Following the end of the Vice unit, Quinlan also created Police and Community Together (PACT) to address cases formerly handled by Vice.

When asked if he thought that the loyalties Quinlan had fostered throughout his time with the Division would interfere with his ability to implement some of the commission’s recommendations – such as drug and alcohol testing after a police-involved incident, or launching a whistle-blower hotline – Ginther said Quinlan’s longer-term relationships would be valuable, “but they don’t govern, direct, or blind him to the challenges within the Division.”

Ultimately, Alsaada and other members of the community – including Henry Green’s mother Adrienne Hood, who has led police reform initiatives since her son was fatally shot by police in 2016 – want to see accountability in the months and years ahead.

“I think one of the things I’d like to see happen if they are really legitimate and genuine about wanting to see change, is that there should be people from the community at the bargaining table the next go-around with the FOP contract,” said Hood.
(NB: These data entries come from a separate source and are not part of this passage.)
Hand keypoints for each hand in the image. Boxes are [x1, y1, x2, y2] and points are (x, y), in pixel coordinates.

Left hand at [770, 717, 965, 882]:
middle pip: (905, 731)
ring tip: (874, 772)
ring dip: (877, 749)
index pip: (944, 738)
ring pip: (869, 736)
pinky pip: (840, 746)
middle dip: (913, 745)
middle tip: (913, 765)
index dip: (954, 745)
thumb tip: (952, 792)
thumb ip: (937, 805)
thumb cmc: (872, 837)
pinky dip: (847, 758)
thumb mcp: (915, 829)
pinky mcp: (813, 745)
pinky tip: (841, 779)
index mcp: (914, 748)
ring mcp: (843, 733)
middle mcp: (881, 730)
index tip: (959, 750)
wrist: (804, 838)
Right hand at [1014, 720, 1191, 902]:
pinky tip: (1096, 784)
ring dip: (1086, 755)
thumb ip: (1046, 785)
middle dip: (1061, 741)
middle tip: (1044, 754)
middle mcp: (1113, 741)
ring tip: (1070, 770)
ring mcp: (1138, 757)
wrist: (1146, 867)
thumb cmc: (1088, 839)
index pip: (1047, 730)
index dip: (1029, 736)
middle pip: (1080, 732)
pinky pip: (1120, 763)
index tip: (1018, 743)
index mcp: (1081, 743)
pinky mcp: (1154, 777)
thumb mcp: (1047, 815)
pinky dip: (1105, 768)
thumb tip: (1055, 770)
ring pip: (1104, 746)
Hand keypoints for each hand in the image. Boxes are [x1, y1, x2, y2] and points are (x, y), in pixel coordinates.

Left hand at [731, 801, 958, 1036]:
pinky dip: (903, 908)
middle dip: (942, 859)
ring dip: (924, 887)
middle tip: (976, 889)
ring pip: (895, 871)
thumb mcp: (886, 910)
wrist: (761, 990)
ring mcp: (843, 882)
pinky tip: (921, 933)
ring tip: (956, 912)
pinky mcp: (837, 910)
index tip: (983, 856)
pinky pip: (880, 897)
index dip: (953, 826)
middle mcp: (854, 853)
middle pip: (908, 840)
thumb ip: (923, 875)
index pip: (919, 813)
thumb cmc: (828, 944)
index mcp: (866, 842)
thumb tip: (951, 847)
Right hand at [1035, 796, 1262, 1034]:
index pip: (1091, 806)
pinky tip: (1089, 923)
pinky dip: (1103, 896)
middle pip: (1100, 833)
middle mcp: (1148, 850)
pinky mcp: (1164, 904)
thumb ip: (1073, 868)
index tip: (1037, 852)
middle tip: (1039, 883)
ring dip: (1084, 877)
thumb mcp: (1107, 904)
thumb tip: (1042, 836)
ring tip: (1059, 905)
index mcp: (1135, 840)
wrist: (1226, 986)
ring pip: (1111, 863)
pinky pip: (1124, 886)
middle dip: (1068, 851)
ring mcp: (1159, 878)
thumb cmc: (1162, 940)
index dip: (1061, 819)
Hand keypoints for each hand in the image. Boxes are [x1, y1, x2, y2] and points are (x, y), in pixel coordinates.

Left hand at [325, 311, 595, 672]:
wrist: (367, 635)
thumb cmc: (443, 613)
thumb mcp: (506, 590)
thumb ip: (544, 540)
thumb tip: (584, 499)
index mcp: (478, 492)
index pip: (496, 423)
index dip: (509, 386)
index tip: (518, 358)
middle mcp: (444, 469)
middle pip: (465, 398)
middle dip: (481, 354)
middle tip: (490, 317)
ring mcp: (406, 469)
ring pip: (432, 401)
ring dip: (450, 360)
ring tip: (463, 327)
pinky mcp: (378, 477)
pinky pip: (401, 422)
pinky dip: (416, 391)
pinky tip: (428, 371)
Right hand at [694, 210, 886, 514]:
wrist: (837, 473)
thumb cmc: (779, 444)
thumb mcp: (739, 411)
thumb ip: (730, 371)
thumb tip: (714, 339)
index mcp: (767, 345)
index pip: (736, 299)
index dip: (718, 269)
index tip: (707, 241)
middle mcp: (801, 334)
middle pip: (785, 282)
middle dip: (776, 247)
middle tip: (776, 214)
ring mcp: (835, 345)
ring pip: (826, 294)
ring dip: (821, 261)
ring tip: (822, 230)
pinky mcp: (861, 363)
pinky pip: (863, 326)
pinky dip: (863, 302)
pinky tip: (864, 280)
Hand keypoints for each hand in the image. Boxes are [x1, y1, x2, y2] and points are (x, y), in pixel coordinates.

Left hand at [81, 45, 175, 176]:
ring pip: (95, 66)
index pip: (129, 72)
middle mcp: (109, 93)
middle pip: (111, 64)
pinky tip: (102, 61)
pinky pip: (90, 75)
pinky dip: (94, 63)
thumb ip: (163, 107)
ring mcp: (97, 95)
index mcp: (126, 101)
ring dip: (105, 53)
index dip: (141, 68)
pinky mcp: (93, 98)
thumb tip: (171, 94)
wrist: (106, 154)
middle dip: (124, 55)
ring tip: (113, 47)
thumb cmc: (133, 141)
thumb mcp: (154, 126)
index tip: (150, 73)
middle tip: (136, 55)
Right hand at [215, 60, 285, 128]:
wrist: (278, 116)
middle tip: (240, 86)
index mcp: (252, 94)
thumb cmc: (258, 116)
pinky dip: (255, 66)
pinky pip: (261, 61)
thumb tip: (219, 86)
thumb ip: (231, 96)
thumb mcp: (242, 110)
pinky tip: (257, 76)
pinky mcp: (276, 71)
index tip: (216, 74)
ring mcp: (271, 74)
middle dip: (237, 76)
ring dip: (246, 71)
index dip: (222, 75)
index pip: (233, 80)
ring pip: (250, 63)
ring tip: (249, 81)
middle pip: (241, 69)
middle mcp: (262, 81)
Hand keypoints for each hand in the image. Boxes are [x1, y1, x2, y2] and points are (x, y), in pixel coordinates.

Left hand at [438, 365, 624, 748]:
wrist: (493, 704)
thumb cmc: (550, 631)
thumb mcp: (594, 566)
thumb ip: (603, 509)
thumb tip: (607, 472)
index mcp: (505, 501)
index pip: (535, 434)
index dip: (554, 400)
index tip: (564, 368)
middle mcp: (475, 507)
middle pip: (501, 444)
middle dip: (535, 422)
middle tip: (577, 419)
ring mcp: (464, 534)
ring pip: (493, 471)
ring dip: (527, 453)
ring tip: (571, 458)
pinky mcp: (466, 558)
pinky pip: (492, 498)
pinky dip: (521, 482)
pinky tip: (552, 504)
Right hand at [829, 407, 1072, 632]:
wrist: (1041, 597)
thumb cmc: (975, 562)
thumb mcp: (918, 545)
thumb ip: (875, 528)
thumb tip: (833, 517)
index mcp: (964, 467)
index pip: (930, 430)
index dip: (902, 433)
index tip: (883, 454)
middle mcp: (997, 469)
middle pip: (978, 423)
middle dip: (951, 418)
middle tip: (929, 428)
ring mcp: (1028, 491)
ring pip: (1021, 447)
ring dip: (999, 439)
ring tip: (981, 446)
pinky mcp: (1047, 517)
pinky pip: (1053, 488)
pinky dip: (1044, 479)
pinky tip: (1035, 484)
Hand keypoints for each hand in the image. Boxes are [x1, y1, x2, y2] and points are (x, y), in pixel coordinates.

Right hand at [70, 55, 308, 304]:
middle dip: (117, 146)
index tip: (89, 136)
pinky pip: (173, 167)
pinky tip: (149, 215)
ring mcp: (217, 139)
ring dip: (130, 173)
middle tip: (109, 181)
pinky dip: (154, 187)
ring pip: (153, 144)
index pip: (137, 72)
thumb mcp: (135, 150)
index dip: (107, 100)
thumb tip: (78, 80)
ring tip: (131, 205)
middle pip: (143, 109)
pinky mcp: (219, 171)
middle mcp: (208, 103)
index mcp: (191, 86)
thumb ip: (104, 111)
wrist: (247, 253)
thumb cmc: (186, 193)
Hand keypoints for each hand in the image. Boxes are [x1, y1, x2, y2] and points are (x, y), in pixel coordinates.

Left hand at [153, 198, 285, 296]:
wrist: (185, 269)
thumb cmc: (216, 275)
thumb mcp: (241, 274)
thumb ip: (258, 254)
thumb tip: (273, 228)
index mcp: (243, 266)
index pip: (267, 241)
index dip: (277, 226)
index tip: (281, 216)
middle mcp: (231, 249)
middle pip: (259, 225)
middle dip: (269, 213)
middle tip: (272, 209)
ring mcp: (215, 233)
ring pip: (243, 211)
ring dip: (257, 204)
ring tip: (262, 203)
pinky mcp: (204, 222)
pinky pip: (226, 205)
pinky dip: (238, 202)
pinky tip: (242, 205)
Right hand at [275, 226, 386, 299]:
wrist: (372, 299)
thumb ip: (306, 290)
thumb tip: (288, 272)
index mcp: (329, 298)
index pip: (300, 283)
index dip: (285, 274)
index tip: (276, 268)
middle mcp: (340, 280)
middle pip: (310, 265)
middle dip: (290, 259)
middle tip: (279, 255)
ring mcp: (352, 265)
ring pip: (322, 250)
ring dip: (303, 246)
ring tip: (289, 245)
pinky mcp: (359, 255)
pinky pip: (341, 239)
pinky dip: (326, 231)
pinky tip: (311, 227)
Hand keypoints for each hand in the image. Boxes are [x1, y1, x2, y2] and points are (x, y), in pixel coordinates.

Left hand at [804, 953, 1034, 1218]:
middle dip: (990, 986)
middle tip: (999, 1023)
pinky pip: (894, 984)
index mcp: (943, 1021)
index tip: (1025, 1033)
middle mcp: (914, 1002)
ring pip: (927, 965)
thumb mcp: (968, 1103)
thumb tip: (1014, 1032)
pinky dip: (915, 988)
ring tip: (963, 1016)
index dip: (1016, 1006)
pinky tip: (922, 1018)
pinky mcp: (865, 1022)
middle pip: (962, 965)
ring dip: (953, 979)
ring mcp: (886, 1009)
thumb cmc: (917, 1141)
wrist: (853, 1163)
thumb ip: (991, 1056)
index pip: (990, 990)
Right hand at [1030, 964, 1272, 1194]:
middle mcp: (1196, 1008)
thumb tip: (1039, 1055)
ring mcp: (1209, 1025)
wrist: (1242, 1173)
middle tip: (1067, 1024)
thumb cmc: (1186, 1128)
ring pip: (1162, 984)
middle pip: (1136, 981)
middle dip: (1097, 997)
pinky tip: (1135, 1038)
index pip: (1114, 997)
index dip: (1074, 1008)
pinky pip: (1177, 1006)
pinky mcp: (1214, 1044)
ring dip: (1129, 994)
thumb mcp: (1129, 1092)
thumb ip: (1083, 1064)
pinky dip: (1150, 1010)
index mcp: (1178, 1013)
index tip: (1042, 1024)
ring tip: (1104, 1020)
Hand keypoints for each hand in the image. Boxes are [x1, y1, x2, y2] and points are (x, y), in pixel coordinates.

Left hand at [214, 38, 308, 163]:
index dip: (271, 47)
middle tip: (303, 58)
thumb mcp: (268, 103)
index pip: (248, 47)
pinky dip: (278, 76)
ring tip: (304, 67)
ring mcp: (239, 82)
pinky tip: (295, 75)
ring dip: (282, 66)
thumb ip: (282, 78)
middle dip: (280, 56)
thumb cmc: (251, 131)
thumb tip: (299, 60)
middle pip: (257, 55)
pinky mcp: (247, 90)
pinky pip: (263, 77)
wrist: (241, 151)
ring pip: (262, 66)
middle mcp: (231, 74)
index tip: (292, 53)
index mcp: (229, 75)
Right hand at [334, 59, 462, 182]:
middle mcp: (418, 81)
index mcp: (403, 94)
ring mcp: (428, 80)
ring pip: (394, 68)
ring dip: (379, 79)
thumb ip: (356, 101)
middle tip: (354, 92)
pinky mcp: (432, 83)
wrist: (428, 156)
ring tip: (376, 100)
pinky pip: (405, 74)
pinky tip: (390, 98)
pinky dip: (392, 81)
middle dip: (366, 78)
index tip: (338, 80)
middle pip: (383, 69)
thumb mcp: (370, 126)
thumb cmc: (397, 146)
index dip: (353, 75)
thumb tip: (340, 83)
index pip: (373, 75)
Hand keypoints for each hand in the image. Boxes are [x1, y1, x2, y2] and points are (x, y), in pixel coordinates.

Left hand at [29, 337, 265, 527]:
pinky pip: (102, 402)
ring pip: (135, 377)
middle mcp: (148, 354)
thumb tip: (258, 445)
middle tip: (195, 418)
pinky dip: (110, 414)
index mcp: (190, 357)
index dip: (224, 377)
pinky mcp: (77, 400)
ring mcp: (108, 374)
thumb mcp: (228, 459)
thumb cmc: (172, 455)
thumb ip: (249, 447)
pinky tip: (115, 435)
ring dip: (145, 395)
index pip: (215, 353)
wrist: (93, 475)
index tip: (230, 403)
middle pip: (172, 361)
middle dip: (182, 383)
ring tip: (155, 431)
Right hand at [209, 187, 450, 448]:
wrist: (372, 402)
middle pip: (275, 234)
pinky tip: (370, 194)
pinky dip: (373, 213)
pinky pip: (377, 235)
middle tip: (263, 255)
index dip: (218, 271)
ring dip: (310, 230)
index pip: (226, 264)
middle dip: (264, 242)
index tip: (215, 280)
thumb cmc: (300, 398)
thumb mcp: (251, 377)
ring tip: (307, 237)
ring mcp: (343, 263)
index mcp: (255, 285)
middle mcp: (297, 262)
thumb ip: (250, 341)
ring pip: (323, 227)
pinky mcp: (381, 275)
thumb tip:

Ginther says he hopes to keep the conversation going, possibly by making permanent a similar group to the Columbus Safety Advisory Commission. He sees them functioning much like CelebrateOne’s task force on infant mortality, or the Addiction Action Plan, keeping tabs on progress and updating the public annually with a report.

“For me and others, we won’t go away on it,” added Alsaada. “This is a life and death issue we’re talking about. The killing of our children, brothers, and sisters every day. Our interactions with police may result in someone dying. We’re not just going to accept another report.”